In my small group discussion we shared stories of our building leaders supporting their staff and not only listening to teacher concerns but also acting on their recommendations. Some of the reading material though indicated that in many buildings teachers rarely hear that they are valued.

What would just a few positive words mean? We all know how we react when we are told something complimentary.

Then it was off to the Indiana Dunes for the retreat. Part of the Natural Helpers program on day two is spent on affirmations. (Stuart Smalley get out of my head). One of our facilitators related his experience as a manager and his personal belief how important it is to let people know that they are important to the company’s goals – “I’m glad you’re here and we want you to stay with us”. How many teachers get to hear that? I do. And I’ll tell you: It matters, for real.

For adults, and for kids.

What would that mean for my kids to hear it in my classroom? I can tell you from personal experience it matters to them.

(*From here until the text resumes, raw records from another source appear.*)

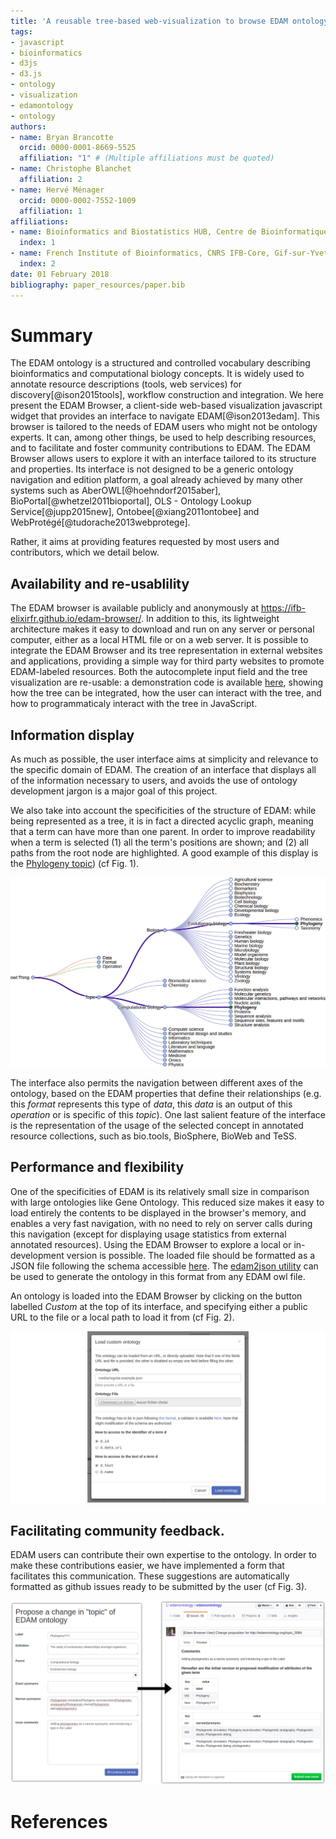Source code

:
 ```yaml
---
title: 'A reusable tree-based web-visualization to browse EDAM ontology, and contribute to it.'
tags:
- javascript
- bioinformatics
- d3js
- d3.js
- ontology
- visualization
- edamontology
- ontology
authors:
- name: Bryan Brancotte
  orcid: 0000-0001-8669-5525
  affiliation: "1" # (Multiple affiliations must be quoted)
- name: Christophe Blanchet
  affiliation: 2
- name: Hervé Ménager
  orcid: 0000-0002-7552-1009
  affiliation: 1
affiliations:
- name: Bioinformatics and Biostatistics HUB, Centre de Bioinformatique, Biostatistique et Biologie Intégrative (C3BI, USR 3756 Institut Pasteur et CNRS), Paris, France
  index: 1
- name: French Institute of Bioinformatics, CNRS IFB-Core, Gif-sur-Yvette, France
  index: 2
date: 01 February 2018
bibliography: paper_resources/paper.bib
---
```


# Summary

The EDAM ontology is a structured and controlled vocabulary describing bioinformatics and computational biology concepts. It is widely used to annotate resource descriptions (tools, web services) for discovery[@ison2015tools], workflow construction and integration. We here present the EDAM Browser, a client-side web-based visualization javascript widget that provides an interface to navigate EDAM[@ison2013edam]. This browser is tailored to the needs of EDAM users who might not be ontology experts. It can, among other things, be used to help describing resources, and to facilitate and foster community contributions to EDAM. The EDAM Browser allows users to explore it with an interface tailored to its structure and properties. Its interface is not designed to be a generic ontology navigation and edition platform, a goal already achieved by many other systems such as AberOWL[@hoehndorf2015aber], BioPortal[@whetzel2011bioportal], OLS - Ontology Lookup Service[@jupp2015new], Ontobee[@xiang2011ontobee] and WebProt&eacute;g&eacute;[@tudorache2013webprotege].

Rather, it aims at providing features requested by most users and contributors, which we detail below.

## Availability and re-usablility

The EDAM browser is available publicly and anonymously at https://ifb-elixirfr.github.io/edam-browser/. In addition to this, its lightweight architecture makes it easy to download and run on any server or personal computer, either as a local HTML file or on a web server. It is possible to integrate the EDAM Browser and its tree representation in external websites and applications, providing a simple way for third party websites to promote EDAM-labeled resources. Both the autocomplete input field and the tree visualization are re-usable: a demonstration code is available [here](https://ifb-elixirfr.github.io/edam-browser/demo.html), showing how the tree can be integrated, how the user can interact with the tree, and how to programmaticaly interact with the tree in JavaScript.

## Information display

As much as possible, the user interface aims at simplicity and relevance to the specific domain of EDAM. The creation of an interface that displays all of the information necessary to users, and avoids the use of ontology development jargon is a major goal of this project. 

We also take into account the specificities of the structure of EDAM: while being represented as a tree, it is in fact a directed acyclic graph, meaning that a term can have more than one parent. In order to improve readability when a term is selected (1) all the term's positions are shown; and (2) all paths from the root node are highlighted. A good example of this display is the [Phylogeny topic](https://ifb-elixirfr.github.io/edam-browser/#topic_0084)) (cf Fig. 1). 

![The term Phylogeny has two parents](paper_resources/topics_tree_phylogeny.png)

The interface also permits the navigation between different axes of the ontology, based on the EDAM properties that define their relationships (e.g. this *format* represents this type of *data*, this *data* is an output of this *operation* or is specific of this *topic*). One last salient feature of the interface is the representation of the usage of the selected concept in annotated resource collections, such as bio.tools, BioSphere, BioWeb and TeSS.

## Performance and flexibility

One of the specificities of EDAM is its relatively small size in comparison with large ontologies like Gene Ontology. This reduced size makes it easy to load entirely the contents to be displayed in the browser's memory, and enables a very fast navigation, with no need to rely on server calls during this navigation (except for displaying usage statistics from external annotated resources). 
Using the EDAM Browser to explore a local or in-development version is possible. The loaded file should be formatted as a JSON file following the schema accessible [here](https://ifb-elixirfr.github.io/edam-browser/ontology.schema.json). The [edam2json utility](https://github.com/edamontology/edam2json) can be used to generate the ontology in this format from any EDAM owl file.  

An ontology is loaded into the EDAM Browser by clicking on the button labelled _Custom_ at the top of its interface, and specifying either a public URL to the file or a local path to load it from (cf Fig. 2). 

![Providing a custom ontology](paper_resources/custom_ontology.png)

## Facilitating community feedback.

EDAM users can contribute their own expertise to the ontology. In order to make these contributions easier, we have implemented a form that facilitates this communication. These suggestions are automatically formatted as github issues ready to be submitted by the user (cf Fig. 3). 

![The edition form and the issue created](paper_resources/edition_form_to_github_issue.png)

# References
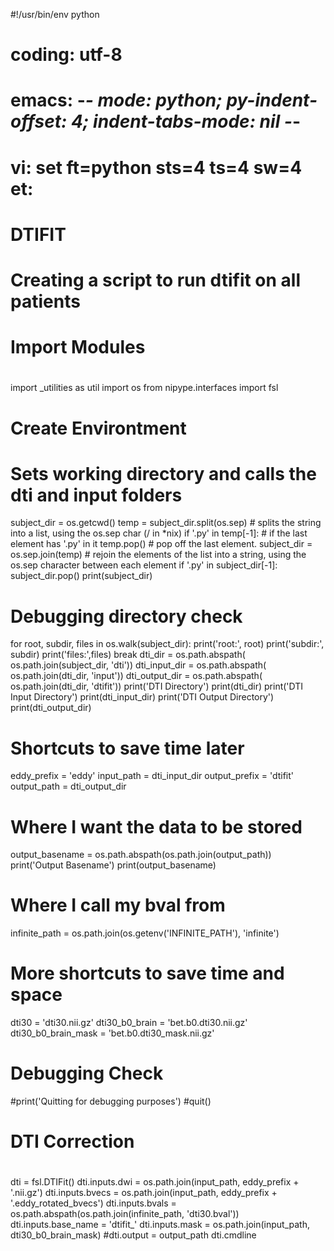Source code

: #!/usr/bin/env python
# coding: utf-8
# emacs: -*- mode: python; py-indent-offset: 4; indent-tabs-mode: nil -*-
# vi: set ft=python sts=4 ts=4 sw=4 et:

# DTIFIT

#
# Creating a script to run dtifit on all patients 
#

#
# Import Modules
#

import _utilities as util
import os
from nipype.interfaces import fsl

#
# Create Environtment
#

# Sets working directory and calls the dti and input folders

subject_dir = os.getcwd()
temp = subject_dir.split(os.sep)  # splits the string into a list, using the os.sep char (/ in *nix)
if '.py' in temp[-1]:  # if the last element has '.py' in it
   temp.pop()  # pop off the last element.
subject_dir = os.sep.join(temp)  # rejoin the elements of the list into a string, using the os.sep character between each element
if '.py' in subject_dir[-1]:
   subject_dir.pop()
print(subject_dir)
# Debugging directory check
for root, subdir, files in os.walk(subject_dir):
    print('root:', root)
    print('subdir:', subdir)
    print('files:',files)
    break
dti_dir = os.path.abspath( os.path.join(subject_dir, 'dti'))
dti_input_dir = os.path.abspath( os.path.join(dti_dir, 'input'))
dti_output_dir = os.path.abspath( os.path.join(dti_dir, 'dtifit'))
print('DTI Directory')
print(dti_dir)
print('DTI Input Directory')
print(dti_input_dir)
print('DTI Output Directory')
print(dti_output_dir)

# Shortcuts to save time later
eddy_prefix    = 'eddy'
input_path      = dti_input_dir
output_prefix   = 'dtifit'
output_path     = dti_output_dir

# Where I want the data to be stored
output_basename = os.path.abspath(os.path.join(output_path))
print('Output Basename')
print(output_basename)

# Where I call my bval from
infinite_path = os.path.join(os.getenv('INFINITE_PATH'), 'infinite')

# More shortcuts to save time and space
dti30 = 'dti30.nii.gz'
dti30_b0_brain = 'bet.b0.dti30.nii.gz'
dti30_b0_brain_mask = 'bet.b0.dti30_mask.nii.gz'
# Debugging Check
#print('Quitting for debugging purposes')
#quit()

#
# DTI Correction
#

dti = fsl.DTIFit()
dti.inputs.dwi = os.path.join(input_path, eddy_prefix + '.nii.gz')
dti.inputs.bvecs = os.path.join(input_path, eddy_prefix + '.eddy_rotated_bvecs')
dti.inputs.bvals = os.path.abspath(os.path.join(infinite_path, 'dti30.bval')) 
dti.inputs.base_name = 'dtifit_'
dti.inputs.mask = os.path.join(input_path, dti30_b0_brain_mask)
#dti.output = output_path
dti.cmdline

I’m teaching a class this semester for students who are repeating Algebra 1A. I told them right from jump that it was my goal for every one of them to get this credit, and that all of them had the abilities to do that. That was a good start. But I definitely got their attention about a week and a half ago. I gave them the heads-up that we are entering unannounced evaluation season, and that there was a possibility an administrator might walk in to our class some day, grab a seat, and observe me.

I also told them (borrowing a line from a brilliant former colleague and fellow second-career teacher) that I’m too old to stress over evaluations. My door is literally open almost every class period (and 24/7 figuratively), and I feel like I check the boxes for preparation and content and delivery that are assessed on our rubric. So I told my kids I don’t need to put on a dog and pony show when an admin walks in. I’m going to be me. And I told them I want the same thing from them – they don’t need to pretend to be someone they are not, that I want them to be unapologetically themselves. Then I said “I love you just as you are.” And you should have seen the heads snap around.

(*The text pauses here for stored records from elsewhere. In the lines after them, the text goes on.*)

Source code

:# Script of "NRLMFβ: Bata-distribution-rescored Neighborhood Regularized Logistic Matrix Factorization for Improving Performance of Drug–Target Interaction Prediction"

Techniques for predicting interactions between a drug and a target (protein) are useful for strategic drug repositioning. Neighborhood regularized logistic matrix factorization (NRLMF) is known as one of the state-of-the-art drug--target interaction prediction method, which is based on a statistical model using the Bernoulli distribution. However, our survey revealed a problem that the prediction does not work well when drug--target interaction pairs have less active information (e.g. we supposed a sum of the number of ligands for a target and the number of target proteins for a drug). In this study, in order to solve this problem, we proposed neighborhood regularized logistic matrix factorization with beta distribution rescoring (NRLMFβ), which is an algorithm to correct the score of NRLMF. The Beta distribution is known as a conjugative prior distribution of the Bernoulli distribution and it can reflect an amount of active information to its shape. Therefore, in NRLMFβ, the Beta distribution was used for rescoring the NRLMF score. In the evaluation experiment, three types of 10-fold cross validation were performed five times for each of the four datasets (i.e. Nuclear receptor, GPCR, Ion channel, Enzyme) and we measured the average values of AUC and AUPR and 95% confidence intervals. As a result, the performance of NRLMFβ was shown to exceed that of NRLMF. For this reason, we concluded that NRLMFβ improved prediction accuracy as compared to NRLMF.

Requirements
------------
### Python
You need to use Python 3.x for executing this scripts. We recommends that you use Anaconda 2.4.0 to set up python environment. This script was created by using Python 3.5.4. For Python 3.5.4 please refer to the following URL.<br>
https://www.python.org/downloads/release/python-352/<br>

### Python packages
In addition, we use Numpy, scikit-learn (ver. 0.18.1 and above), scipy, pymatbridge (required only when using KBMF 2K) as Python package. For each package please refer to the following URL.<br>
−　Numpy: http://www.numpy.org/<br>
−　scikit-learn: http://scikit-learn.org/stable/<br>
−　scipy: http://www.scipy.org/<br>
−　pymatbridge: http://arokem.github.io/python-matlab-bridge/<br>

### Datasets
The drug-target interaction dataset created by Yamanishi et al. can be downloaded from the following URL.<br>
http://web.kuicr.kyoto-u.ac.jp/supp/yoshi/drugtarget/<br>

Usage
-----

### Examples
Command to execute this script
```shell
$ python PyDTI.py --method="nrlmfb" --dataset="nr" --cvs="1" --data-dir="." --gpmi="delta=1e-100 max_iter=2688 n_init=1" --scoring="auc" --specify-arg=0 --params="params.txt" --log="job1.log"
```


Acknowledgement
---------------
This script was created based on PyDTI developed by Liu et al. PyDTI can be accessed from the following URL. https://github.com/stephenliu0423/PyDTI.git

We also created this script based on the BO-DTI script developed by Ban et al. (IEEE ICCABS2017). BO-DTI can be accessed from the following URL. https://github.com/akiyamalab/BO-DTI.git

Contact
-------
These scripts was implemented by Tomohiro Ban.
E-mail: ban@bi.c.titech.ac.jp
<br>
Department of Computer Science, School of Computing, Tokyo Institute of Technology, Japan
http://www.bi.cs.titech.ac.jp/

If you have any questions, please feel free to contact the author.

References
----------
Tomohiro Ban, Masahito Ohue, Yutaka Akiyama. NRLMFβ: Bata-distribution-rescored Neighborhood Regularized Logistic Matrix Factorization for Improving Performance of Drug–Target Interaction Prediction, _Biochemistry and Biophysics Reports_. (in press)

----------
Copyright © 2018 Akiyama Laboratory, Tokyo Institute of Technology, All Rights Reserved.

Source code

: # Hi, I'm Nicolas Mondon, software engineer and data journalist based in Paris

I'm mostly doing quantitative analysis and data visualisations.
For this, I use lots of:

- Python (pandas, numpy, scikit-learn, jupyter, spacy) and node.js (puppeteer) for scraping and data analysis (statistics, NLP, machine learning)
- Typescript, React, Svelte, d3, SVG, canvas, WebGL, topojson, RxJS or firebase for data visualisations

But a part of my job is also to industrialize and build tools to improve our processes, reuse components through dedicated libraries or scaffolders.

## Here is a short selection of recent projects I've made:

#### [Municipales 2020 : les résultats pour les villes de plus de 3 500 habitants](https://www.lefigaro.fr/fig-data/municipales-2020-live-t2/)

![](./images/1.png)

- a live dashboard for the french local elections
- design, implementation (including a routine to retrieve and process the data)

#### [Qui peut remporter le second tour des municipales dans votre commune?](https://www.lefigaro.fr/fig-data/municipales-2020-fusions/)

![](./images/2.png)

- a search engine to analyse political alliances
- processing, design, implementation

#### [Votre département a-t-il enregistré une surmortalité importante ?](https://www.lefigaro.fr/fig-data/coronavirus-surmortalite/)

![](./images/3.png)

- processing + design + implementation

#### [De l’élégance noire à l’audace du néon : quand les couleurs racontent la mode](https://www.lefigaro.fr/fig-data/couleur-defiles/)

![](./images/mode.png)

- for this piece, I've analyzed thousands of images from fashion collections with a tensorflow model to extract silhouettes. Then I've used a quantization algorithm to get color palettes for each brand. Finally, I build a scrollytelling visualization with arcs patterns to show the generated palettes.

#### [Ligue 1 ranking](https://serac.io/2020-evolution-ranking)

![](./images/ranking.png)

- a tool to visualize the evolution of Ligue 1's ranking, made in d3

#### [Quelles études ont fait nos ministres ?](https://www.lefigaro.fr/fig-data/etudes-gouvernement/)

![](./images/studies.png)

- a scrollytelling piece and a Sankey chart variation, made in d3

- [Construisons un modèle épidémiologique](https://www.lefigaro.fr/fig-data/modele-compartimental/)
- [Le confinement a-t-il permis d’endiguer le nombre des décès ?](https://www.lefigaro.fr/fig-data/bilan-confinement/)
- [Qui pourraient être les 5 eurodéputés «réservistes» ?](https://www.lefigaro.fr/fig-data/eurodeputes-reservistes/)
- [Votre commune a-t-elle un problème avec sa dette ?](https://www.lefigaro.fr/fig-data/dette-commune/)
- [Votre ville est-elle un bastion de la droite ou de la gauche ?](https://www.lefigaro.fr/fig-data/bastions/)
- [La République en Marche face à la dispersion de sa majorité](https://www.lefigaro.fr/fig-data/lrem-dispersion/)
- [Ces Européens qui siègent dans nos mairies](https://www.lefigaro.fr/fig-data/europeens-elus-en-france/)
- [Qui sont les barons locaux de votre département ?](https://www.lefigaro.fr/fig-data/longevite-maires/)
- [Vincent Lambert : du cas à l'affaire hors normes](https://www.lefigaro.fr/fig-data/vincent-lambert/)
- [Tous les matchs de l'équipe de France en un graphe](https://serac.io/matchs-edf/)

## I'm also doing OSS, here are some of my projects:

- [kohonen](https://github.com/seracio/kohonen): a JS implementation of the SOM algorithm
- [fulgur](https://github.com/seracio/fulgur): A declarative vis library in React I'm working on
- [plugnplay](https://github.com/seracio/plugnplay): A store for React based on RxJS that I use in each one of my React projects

I had their attention for sure at that moment. Kids that fail classes and occasionally run into discipline problems probably have a strong self-belief that they are not the kids that teachers love. That is a misconception.

(And no shade on my colleagues. This isn’t a “they never heard that in class before” thing. I know they have. Because teachers who don’t love our kids are not going to last long in our building.)

I’ve had to run a little tighter ship in that hour classroom-management-wise because there are a lot of kids who are not engaged with algebra, or let’s be honest, with school, but the group as a whole has definitely buckled down when they see that I’m working to create an environment where learning can occur but also that I respect them as I do it.

Super-important thing is that has to be real. Fake it till you make it? Won’t work. I can’t sit in front of my kids and blow smoke – I need to be real and authentic with compliments and affirmations.

When the relationship is real, kids feel open in sharing what they need from teachers. I sat with one group at dinner during the retreat Friday night, heard them out, and was able to bring one of our instructional coaches into the conversation and make a recommendation for a Student Advisory Council on Academics. My building has a general student advisory council already so maybe they’ll be able to push the ball forward there.

Student leaders. Student voice. Hooo was that a powerhouse half-hour or so.

One last thing. Some of the kids at the retreat told us they already use positive self-talk in class, before a test or a presentation – “You are smart. You studied. You prepared. You are ready. You got this.”

Yes. Yes they do.

A weekend surrounded by teacher leaders, and student leaders. I’ll take a few dozen more weekends just like that.